YOUR INSTRUCTIONS:
How do the lines below between the ones holding "Pressure Sensor Based" and "Data Acquisition", inclusive, read? Give them again exactly, with no other lines.

TASK MATERIAL:
----

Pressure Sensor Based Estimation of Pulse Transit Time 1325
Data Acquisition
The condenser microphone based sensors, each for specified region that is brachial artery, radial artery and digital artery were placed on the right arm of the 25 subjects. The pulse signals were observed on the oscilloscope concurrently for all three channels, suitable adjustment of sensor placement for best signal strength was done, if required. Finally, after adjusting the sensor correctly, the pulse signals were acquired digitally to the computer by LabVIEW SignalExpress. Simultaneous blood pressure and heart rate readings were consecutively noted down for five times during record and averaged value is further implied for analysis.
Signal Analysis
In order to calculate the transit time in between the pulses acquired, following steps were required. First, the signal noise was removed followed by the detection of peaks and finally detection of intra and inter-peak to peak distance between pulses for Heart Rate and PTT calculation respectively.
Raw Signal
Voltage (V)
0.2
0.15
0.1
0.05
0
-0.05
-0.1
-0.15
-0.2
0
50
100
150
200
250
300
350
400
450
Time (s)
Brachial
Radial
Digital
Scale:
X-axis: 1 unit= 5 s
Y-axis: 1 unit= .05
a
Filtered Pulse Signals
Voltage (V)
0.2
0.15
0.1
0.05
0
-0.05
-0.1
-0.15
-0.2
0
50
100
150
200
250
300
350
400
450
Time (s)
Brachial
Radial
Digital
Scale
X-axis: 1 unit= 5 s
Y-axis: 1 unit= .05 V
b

----

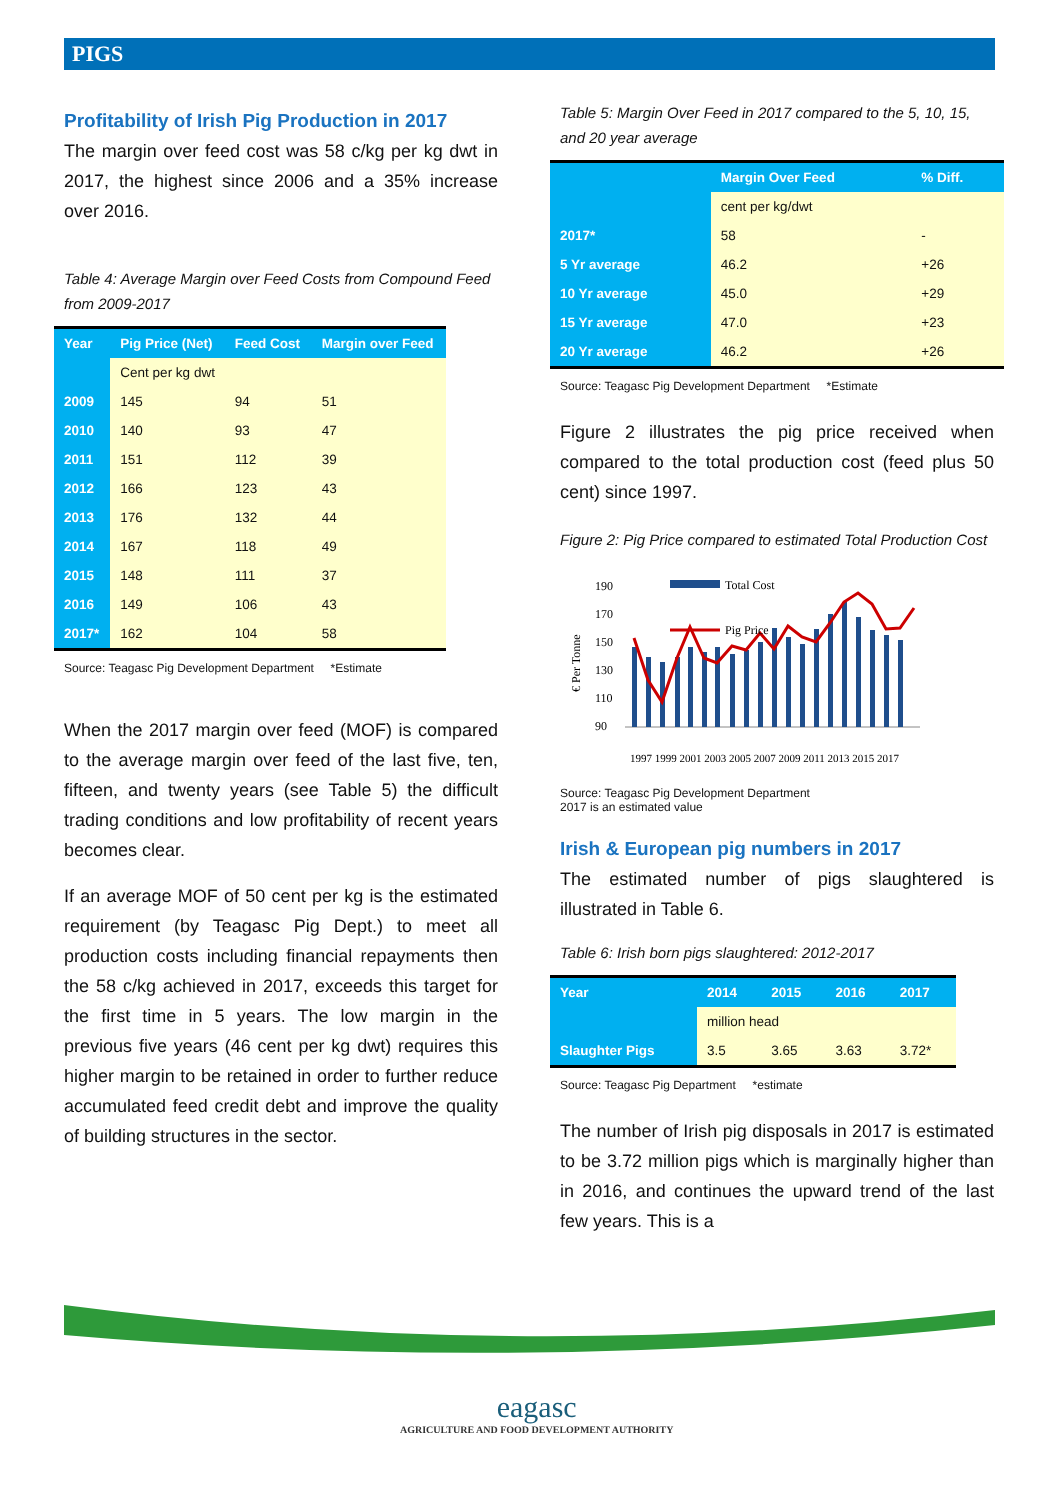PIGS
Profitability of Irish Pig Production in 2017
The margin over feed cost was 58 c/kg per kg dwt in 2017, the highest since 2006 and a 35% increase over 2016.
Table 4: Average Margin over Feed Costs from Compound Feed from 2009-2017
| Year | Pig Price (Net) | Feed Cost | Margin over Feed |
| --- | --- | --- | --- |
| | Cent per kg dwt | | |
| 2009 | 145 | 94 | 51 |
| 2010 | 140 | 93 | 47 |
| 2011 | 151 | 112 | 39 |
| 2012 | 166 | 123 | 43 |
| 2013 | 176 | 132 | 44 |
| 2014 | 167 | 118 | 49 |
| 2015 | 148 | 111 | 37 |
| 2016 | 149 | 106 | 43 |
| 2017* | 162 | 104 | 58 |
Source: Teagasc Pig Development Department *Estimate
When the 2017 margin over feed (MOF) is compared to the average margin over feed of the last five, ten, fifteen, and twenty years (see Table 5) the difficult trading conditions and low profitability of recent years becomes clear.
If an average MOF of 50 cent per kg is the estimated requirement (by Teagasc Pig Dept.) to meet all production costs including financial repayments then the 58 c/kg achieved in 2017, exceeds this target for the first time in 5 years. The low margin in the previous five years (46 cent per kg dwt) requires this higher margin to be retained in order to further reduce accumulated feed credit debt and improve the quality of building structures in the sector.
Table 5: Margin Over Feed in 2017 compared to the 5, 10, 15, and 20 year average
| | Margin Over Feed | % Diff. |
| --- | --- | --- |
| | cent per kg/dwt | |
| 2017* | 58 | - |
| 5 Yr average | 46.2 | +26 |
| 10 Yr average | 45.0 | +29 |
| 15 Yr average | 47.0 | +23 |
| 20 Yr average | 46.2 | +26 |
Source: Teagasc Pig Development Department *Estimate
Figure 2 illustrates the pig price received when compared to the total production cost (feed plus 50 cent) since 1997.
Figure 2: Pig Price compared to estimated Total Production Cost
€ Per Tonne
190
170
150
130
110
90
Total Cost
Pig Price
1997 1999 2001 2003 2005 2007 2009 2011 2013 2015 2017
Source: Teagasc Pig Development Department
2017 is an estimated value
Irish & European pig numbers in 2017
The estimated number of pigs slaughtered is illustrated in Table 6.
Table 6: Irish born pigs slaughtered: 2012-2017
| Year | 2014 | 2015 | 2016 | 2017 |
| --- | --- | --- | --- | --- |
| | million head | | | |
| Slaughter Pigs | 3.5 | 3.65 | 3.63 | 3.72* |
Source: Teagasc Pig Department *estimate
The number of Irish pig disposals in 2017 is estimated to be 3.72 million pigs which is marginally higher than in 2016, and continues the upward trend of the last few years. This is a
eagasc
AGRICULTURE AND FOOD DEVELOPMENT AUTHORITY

----

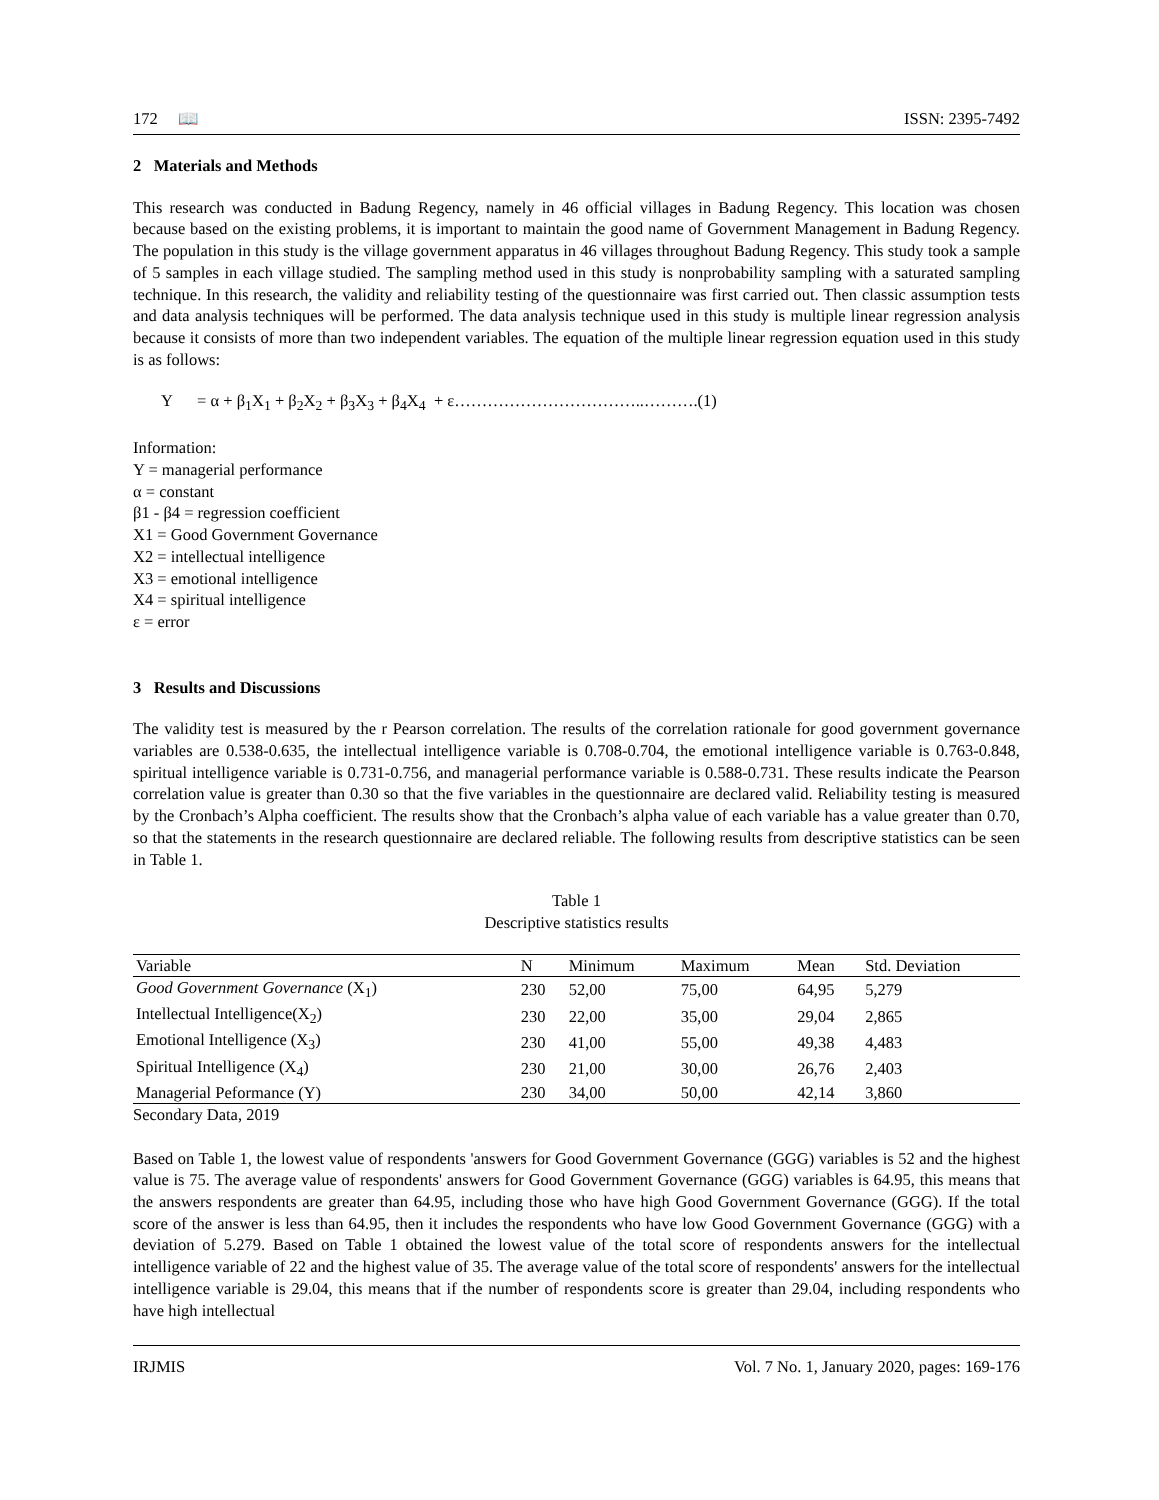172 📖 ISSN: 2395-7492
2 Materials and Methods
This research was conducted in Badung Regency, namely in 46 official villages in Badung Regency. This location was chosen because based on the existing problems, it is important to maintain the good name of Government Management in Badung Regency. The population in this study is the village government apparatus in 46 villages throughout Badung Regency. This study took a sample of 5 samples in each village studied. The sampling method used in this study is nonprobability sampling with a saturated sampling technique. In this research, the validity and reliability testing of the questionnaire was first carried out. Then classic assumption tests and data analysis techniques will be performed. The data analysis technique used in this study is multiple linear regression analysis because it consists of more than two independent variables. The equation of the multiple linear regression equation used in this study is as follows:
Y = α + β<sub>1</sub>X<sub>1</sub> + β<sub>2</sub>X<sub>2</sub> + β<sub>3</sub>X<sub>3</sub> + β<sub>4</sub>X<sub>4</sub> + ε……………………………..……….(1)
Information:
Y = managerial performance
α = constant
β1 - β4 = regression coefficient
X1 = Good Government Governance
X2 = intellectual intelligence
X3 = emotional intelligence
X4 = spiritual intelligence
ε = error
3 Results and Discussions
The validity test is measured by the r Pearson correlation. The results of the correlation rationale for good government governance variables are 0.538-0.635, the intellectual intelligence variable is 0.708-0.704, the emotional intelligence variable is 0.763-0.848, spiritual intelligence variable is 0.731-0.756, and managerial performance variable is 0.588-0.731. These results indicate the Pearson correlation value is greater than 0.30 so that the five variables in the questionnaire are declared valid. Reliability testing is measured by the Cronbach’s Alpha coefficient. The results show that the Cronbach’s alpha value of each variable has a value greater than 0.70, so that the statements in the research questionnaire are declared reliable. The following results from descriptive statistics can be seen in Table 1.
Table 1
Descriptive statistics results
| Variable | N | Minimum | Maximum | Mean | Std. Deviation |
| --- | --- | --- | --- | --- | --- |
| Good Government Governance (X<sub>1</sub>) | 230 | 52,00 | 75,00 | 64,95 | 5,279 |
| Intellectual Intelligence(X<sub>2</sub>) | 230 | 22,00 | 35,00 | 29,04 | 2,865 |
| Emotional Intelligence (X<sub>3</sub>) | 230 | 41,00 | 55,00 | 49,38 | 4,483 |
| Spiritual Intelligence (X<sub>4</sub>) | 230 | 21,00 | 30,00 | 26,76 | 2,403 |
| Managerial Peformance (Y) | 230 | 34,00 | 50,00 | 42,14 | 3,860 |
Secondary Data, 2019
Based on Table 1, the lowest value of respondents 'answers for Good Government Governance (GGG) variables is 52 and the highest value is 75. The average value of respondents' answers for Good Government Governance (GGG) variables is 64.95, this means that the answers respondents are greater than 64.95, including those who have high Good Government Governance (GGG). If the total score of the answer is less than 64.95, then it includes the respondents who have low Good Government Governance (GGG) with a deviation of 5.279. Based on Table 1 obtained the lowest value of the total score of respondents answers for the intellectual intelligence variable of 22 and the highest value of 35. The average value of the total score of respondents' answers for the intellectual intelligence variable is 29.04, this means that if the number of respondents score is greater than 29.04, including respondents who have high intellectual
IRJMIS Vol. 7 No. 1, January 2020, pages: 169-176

----

ANSWER SPACE:
Pressure Sensor Based Estimation of Pulse Transit Time 1325
Data Acquisition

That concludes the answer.